Comparing Explanation Faithfulness between Multilingual and Monolingual Fine-tuned Language Models
This addresses the need for reliable explanations in multilingual NLP applications, though it is incremental as it extends existing monolingual faithfulness research to multilingual contexts.
The study investigated the faithfulness of feature attribution explanations in multilingual versus monolingual fine-tuned language models, finding that larger multilingual models produce less faithful explanations compared to monolingual counterparts, with tokenizer differences identified as a potential driver.
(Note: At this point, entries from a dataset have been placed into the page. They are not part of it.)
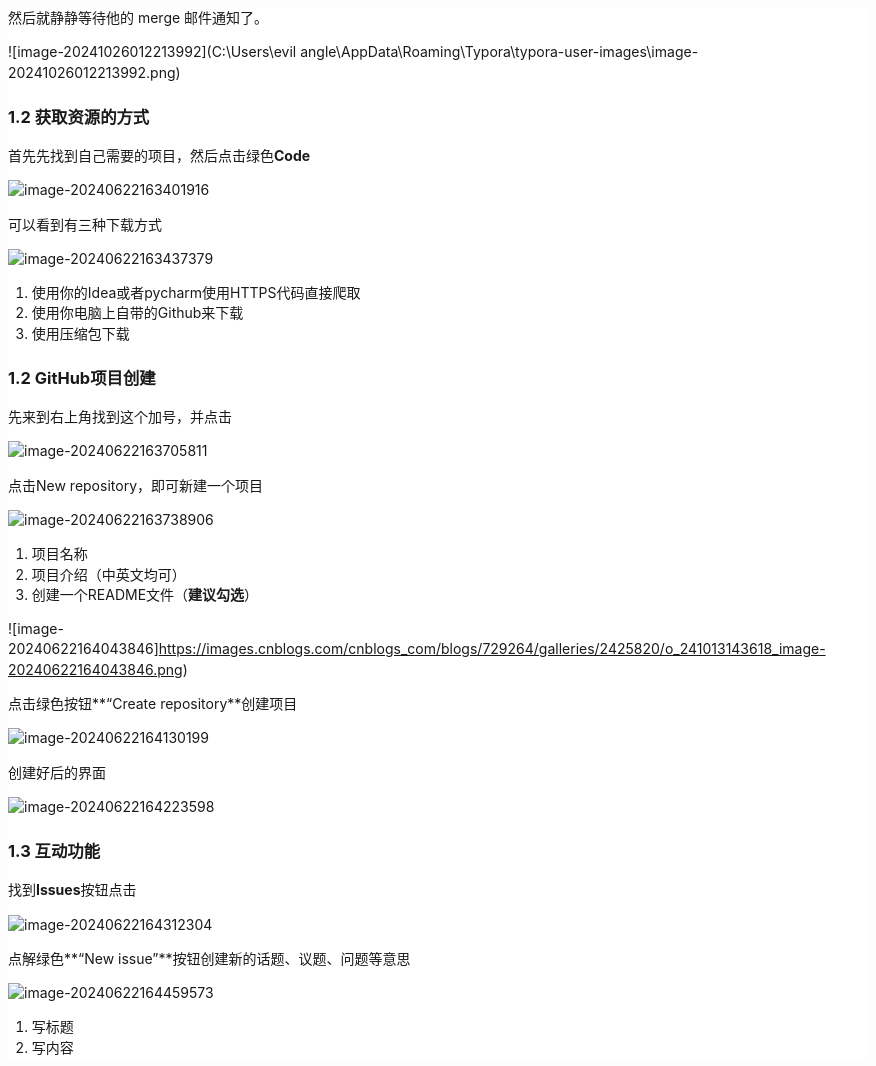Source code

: 然后就静静等待他的 merge 邮件通知了。

![image-20241026012213992](C:\Users\evil angle\AppData\Roaming\Typora\typora-user-images\image-20241026012213992.png)

### 1.2 获取资源的方式

首先先找到自己需要的项目，然后点击绿色**Code**

![image-20240622163401916](https://images.cnblogs.com/cnblogs_com/blogs/729264/galleries/2425820/o_241013143212_image-20240622163401916.png)

可以看到有三种下载方式

![image-20240622163437379](https://images.cnblogs.com/cnblogs_com/blogs/729264/galleries/2425820/o_241013143321_image-20240622163437379.png)

1. 使用你的Idea或者pycharm使用HTTPS代码直接爬取
2. 使用你电脑上自带的Github来下载
3. 使用压缩包下载

### 1.2 GitHub项目创建

先来到右上角找到这个加号，并点击

![image-20240622163705811](https://images.cnblogs.com/cnblogs_com/blogs/729264/galleries/2425820/o_241013143457_image-20240622163705811.png)

点击New repository，即可新建一个项目

![image-20240622163738906](https://images.cnblogs.com/cnblogs_com/blogs/729264/galleries/2425820/o_241013143529_image-20240622163738906.png)

1. 项目名称
2. 项目介绍（中英文均可）
3. 创建一个README文件（**建议勾选**）

![image-20240622164043846]https://images.cnblogs.com/cnblogs_com/blogs/729264/galleries/2425820/o_241013143618_image-20240622164043846.png)

点击绿色按钮**“Create repository**创建项目

![image-20240622164130199](https://images.cnblogs.com/cnblogs_com/blogs/729264/galleries/2425820/o_241013143704_image-20240622164130199.png)

创建好后的界面

![image-20240622164223598](https://images.cnblogs.com/cnblogs_com/blogs/729264/galleries/2425820/o_241013143806_image-20240622164223598.png)

### 1.3 互动功能

找到**Issues**按钮点击

![image-20240622164312304](https://images.cnblogs.com/cnblogs_com/blogs/729264/galleries/2425820/o_241013144003_image-20240622164312304.png)

点解绿色**“New issue”**按钮创建新的话题、议题、问题等意思

![image-20240622164459573](https://images.cnblogs.com/cnblogs_com/blogs/729264/galleries/2425820/o_241013143909_image-20240622164459573.png)

1. 写标题
2. 写内容
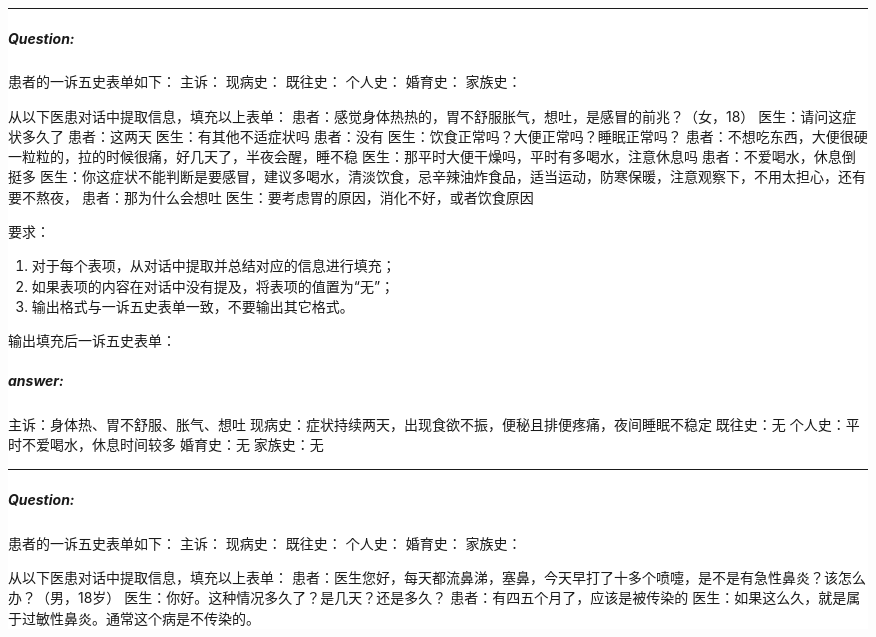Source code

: ----------------

##### Question: 
患者的一诉五史表单如下：
主诉：
现病史：
既往史：
个人史：
婚育史：
家族史：

从以下医患对话中提取信息，填充以上表单：
患者：感觉身体热热的，胃不舒服胀气，想吐，是感冒的前兆？（女，18）
医生：请问这症状多久了
患者：这两天
医生：有其他不适症状吗
患者：没有
医生：饮食正常吗？大便正常吗？睡眠正常吗？
患者：不想吃东西，大便很硬一粒粒的，拉的时候很痛，好几天了，半夜会醒，睡不稳
医生：那平时大便干燥吗，平时有多喝水，注意休息吗
患者：不爱喝水，休息倒挺多
医生：你这症状不能判断是要感冒，建议多喝水，清淡饮食，忌辛辣油炸食品，适当运动，防寒保暖，注意观察下，不用太担心，还有要不熬夜，
患者：那为什么会想吐
医生：要考虑胃的原因，消化不好，或者饮食原因

要求：
1. 对于每个表项，从对话中提取并总结对应的信息进行填充；
2. 如果表项的内容在对话中没有提及，将表项的值置为“无”；
3. 输出格式与一诉五史表单一致，不要输出其它格式。

输出填充后一诉五史表单：
##### answer: 
主诉：身体热、胃不舒服、胀气、想吐
现病史：症状持续两天，出现食欲不振，便秘且排便疼痛，夜间睡眠不稳定
既往史：无
个人史：平时不爱喝水，休息时间较多
婚育史：无
家族史：无  

----------------

##### Question: 
患者的一诉五史表单如下：
主诉：
现病史：
既往史：
个人史：
婚育史：
家族史：

从以下医患对话中提取信息，填充以上表单：
患者：医生您好，每天都流鼻涕，塞鼻，今天早打了十多个喷嚏，是不是有急性鼻炎？该怎么办？（男，18岁）
医生：你好。这种情况多久了？是几天？还是多久？
患者：有四五个月了，应该是被传染的
医生：如果这么久，就是属于过敏性鼻炎。通常这个病是不传染的。
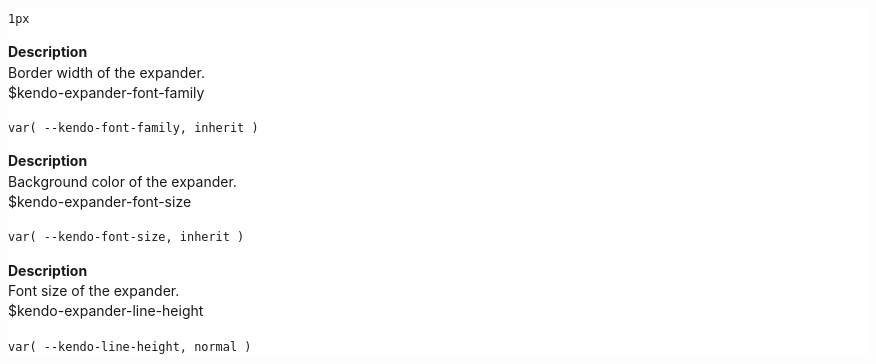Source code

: `1px`

</td>
<td>



</td>
</tr>
<tr>
    <td colspan="4" class="theme-variables-description-container"><div><b>Description</b><div class="theme-variables-description">Border width of the expander.</div></div>
    </td>
</tr>
<tr>
    <td>$kendo-expander-font-family</td>
    <td></td>
<td>

`var( --kendo-font-family, inherit )`

</td>
<td>



</td>
</tr>
<tr>
    <td colspan="4" class="theme-variables-description-container"><div><b>Description</b><div class="theme-variables-description">Background color of the expander.</div></div>
    </td>
</tr>
<tr>
    <td>$kendo-expander-font-size</td>
    <td></td>
<td>

`var( --kendo-font-size, inherit )`

</td>
<td>



</td>
</tr>
<tr>
    <td colspan="4" class="theme-variables-description-container"><div><b>Description</b><div class="theme-variables-description">Font size of the expander.</div></div>
    </td>
</tr>
<tr>
    <td>$kendo-expander-line-height</td>
    <td></td>
<td>

`var( --kendo-line-height, normal )`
In many real natural language processing application scenarios, practitioners not only aim to maximize predictive performance but also seek faithful explanations for the model predictions. Rationales and importance distribution given by feature attribution methods (FAs) provide insights into how different parts of the input contribute to a prediction. Previous studies have explored how different factors affect faithfulness, mainly in the context of monolingual English models. On the other hand, the differences in FA faithfulness between multilingual and monolingual models have yet to be explored. Our extensive experiments, covering five languages and five popular FAs, show that FA faithfulness varies between multilingual and monolingual models. We find that the larger the multilingual model, the less faithful the FAs are compared to its counterpart monolingual models.Our further analysis shows that the faithfulness disparity is potentially driven by the differences between model tokenizers. Our code is available: https://github.com/casszhao/multilingual-faith.